Maybe we don’t want to accept that because we have thought for so long that God “spoke,” rather than God “sung.”
There are a lot of things that we just pass by because that’s the way we have always thought they were supposed to be. Like the creation stories. Many of us have been taught that we are all rotten sinners because of “original sin,” the sin that came from Adam and Eve and the eating of the forbidden fruit.
But, as Richard Rohr and many others have told us, “original sin” did not come first.
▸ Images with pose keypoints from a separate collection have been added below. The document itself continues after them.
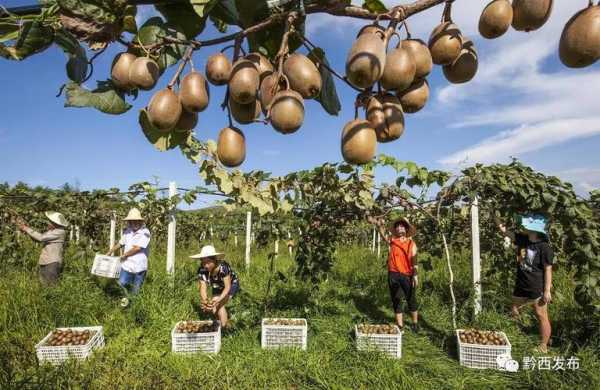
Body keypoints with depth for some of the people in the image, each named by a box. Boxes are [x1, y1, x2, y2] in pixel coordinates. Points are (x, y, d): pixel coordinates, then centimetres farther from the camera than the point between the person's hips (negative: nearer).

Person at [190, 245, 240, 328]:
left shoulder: (223, 267, -37)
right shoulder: (202, 270, -26)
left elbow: (227, 287, -35)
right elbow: (203, 288, -29)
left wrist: (218, 300, -50)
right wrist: (205, 300, -49)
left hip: (232, 285, -5)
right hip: (217, 288, 5)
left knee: (218, 305, -24)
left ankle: (225, 327, -8)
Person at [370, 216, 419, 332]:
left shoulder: (411, 244, 2)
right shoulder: (392, 240, 3)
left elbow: (414, 261, -2)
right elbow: (383, 234, -19)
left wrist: (415, 276, -13)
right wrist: (379, 224, -41)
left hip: (407, 275, -1)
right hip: (393, 275, 1)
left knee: (411, 300, 11)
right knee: (396, 301, 10)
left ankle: (415, 323, 31)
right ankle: (400, 326, 22)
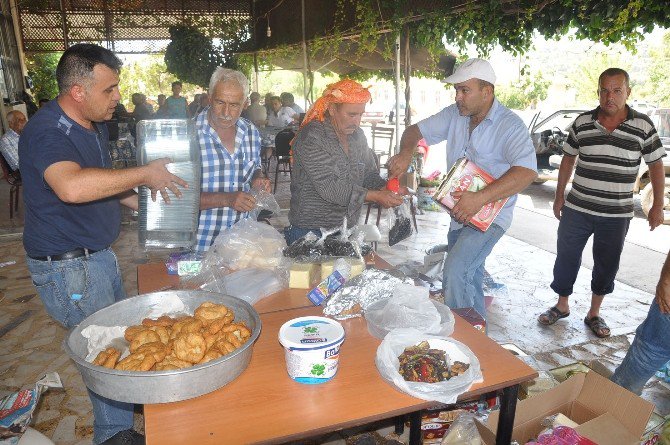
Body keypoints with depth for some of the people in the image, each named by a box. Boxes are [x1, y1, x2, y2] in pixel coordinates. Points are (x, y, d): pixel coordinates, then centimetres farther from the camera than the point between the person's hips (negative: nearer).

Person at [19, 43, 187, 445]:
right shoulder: (47, 131, -24)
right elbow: (72, 186, -44)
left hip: (98, 253, 10)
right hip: (66, 265, -10)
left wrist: (142, 201, 7)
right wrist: (145, 174, -33)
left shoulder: (95, 123, 7)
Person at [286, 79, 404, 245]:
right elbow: (328, 187, -25)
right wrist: (374, 196, -28)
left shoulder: (357, 135, 6)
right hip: (310, 231, -7)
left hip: (348, 228, 7)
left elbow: (369, 173, 11)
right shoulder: (311, 137, -18)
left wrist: (384, 187, -11)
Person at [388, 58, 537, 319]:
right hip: (460, 213, 7)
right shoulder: (454, 114, 0)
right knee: (469, 280, 20)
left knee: (454, 275, -24)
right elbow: (416, 130, 6)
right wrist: (406, 152, -18)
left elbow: (527, 171, -33)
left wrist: (480, 198, -41)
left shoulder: (510, 126, -20)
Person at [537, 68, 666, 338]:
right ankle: (562, 306, 29)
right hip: (577, 209, 1)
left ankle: (594, 313, 30)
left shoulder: (643, 126, -5)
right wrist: (559, 196, 10)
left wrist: (658, 206, 2)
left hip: (616, 214, 0)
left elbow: (656, 165, 3)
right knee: (566, 259, 9)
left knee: (607, 266, 11)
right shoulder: (582, 122, -2)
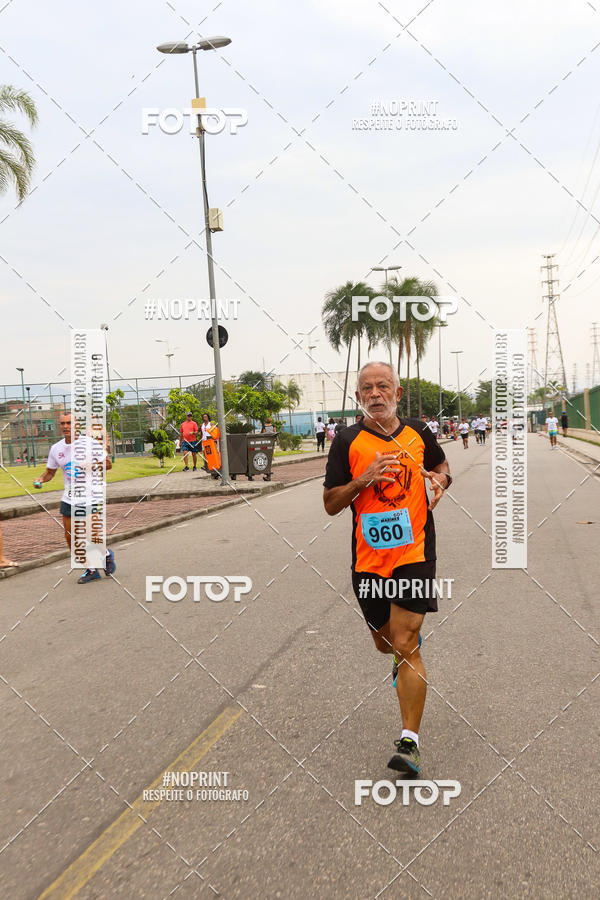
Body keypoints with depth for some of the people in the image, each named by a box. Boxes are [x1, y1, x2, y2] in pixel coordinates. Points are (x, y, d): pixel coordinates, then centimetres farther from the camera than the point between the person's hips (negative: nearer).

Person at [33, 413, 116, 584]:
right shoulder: (56, 448, 4)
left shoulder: (89, 442, -8)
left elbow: (108, 464, -4)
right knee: (70, 537, 2)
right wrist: (41, 479, -5)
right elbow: (50, 471, 16)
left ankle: (107, 554, 27)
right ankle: (91, 570, 21)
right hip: (69, 499, 5)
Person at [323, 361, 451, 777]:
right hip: (369, 558, 1)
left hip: (414, 552, -1)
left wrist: (441, 479, 1)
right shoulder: (348, 441, -2)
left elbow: (441, 464, 24)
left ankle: (409, 742, -7)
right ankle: (406, 655, 55)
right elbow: (330, 504, -2)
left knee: (405, 644, -11)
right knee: (385, 642, 17)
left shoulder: (419, 432, 4)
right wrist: (364, 480, -18)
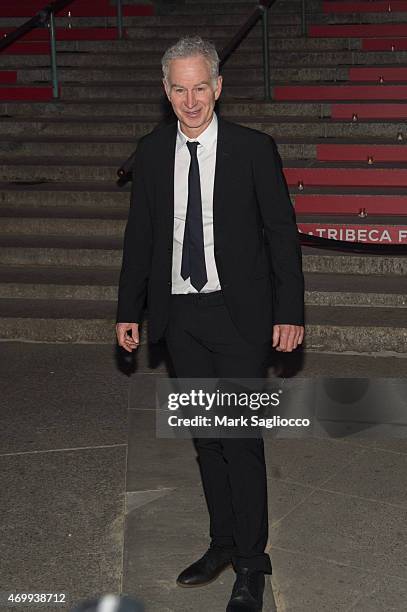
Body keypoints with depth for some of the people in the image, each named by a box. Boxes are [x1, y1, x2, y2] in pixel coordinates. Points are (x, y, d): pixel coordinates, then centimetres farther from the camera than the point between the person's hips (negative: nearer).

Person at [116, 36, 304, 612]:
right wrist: (128, 310, 9)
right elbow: (139, 234, 10)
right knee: (206, 435, 14)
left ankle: (252, 564, 9)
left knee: (241, 437, -4)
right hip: (179, 314, 4)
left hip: (239, 312, -4)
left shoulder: (254, 149, -6)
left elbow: (281, 232, -4)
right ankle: (223, 541, 29)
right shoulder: (151, 152, 4)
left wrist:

Before all that came the “original blessing.” God creates, and God calls all of creation “good.” Everything, every part of creation, even we ourselves, with all of our self-doubts and self-recriminations about things we have done or not done, even we are part of the “original blessing.” God makes us and calls us “good.”
It is in the midst of that original blessing that God calls on us to do something — to be a blessing, but that blessing has a special character to it. The words from the 28th verse are:
God blessed them, and God said to them, ‘Be fruitful and multiply, and fill the earth
and subdue it; and have dominion over the fish of the sea and over the birds of the air and over every living thing that moves upon the earth.’
The words “have dominion” mean something else besides the domination and control that we like to attach to them. These words mean something, like caring and nurturing something or someone else. We, as human beings, have been called by God to take care of the earth, to tend to it, to nurture it, to make sure it is treated with respect and honor and, yes, love.
Rather than treating the earth like a garbage dump or one more thing to exploit, our call from the beginning is to respect the earth and care for it; to treat it gently.
Not a bad way to begin the new year.